#### Your tasks:
• 1. Answer each question from the Btrfs send patch message.
(a) Which file system does the subject line name?
(b) On what date was the original patch message sent?
(c) Above how many references does the change skip backreference walking?
• 2. Summarize the Btrfs send patch message in two sentences.
• 3. Reproduce the Btrfs send patch message from "On 20.01.2020 12:30" to "to that limit.".

#### Document passage:
Re: [PATCH] Btrfs: send, skip backreference walking for extents with many references

[Date Prev][Date Next][Thread Prev][Thread Next][Date Index][Thread Index]

 



On 20.01.2020 12:30 Martin Raiber wrote:
> On 20.01.2020 11:57 Filipe Manana wrote:
>> On Sat, Jan 18, 2020 at 6:42 PM Martin Raiber <martin@xxxxxxxxxxxx> wrote:
>>> On 26.11.2019 18:52 Martin Raiber wrote:
>>>> On 30.10.2019 13:23 fdmanana@xxxxxxxxxx wrote:
>>>>> From: Filipe Manana <fdmanana@xxxxxxxx>
>>>>>
>>>>> Backreference walking, which is used by send to figure if it can issue
>>>>> clone operations instead of write operations, can be very slow and use too
>>>>> much memory when extents have many references. This change simply skips
>>>>> backreference walking when an extent has more than 64 references, in which
>>>>> case we fallback to a write operation instead of a clone operation. This
>>>>> limit is conservative and in practice I observed no signicant slowdown
>>>>> with up to 100 references and still low memory usage up to that limit.

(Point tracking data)
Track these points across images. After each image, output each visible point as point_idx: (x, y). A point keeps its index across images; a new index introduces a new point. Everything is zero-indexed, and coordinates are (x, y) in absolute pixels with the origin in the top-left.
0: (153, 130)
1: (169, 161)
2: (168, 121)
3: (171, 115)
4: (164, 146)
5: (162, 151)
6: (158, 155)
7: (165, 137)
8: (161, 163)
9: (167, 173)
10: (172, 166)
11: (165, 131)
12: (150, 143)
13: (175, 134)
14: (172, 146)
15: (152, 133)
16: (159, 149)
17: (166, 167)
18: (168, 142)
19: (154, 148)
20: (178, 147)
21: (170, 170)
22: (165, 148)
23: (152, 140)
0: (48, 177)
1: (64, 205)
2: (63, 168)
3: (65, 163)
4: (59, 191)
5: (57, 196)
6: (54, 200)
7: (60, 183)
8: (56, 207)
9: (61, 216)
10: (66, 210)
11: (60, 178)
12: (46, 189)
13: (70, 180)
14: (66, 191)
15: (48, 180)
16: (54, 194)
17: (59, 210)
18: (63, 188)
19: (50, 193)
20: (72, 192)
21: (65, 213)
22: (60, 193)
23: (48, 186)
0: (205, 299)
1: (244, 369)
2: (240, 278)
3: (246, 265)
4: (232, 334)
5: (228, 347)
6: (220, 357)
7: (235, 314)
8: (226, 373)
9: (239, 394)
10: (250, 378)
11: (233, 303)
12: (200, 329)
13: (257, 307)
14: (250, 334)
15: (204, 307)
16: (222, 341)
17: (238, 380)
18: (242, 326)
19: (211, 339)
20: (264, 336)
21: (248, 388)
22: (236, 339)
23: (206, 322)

#### Set of answers:
• 1.
(a) Btrfs
(b) 30.10.2019
(c) 64

• 2. The patch makes send skip backreference walking, which can be very slow and use too much memory, when an extent has more than 64 references, and it falls back to a write operation instead of a clone operation. The author calls this limit conservative and reports no significant slowdown and still low memory usage with up to 100 references.

• 3.
On 20.01.2020 12:30 Martin Raiber wrote:
> On 20.01.2020 11:57 Filipe Manana wrote:
>> On Sat, Jan 18, 2020 at 6:42 PM Martin Raiber <martin@xxxxxxxxxxxx> wrote:
>>> On 26.11.2019 18:52 Martin Raiber wrote:
>>>> On 30.10.2019 13:23 fdmanana@xxxxxxxxxx wrote:
>>>>> From: Filipe Manana <fdmanana@xxxxxxxx>
>>>>>
>>>>> Backreference walking, which is used by send to figure if it can issue
>>>>> clone operations instead of write operations, can be very slow and use too
>>>>> much memory when extents have many references. This change simply skips
>>>>> backreference walking when an extent has more than 64 references, in which
>>>>> case we fallback to a write operation instead of a clone operation. This
>>>>> limit is conservative and in practice I observed no signicant slowdown
>>>>> with up to 100 references and still low memory usage up to that limit.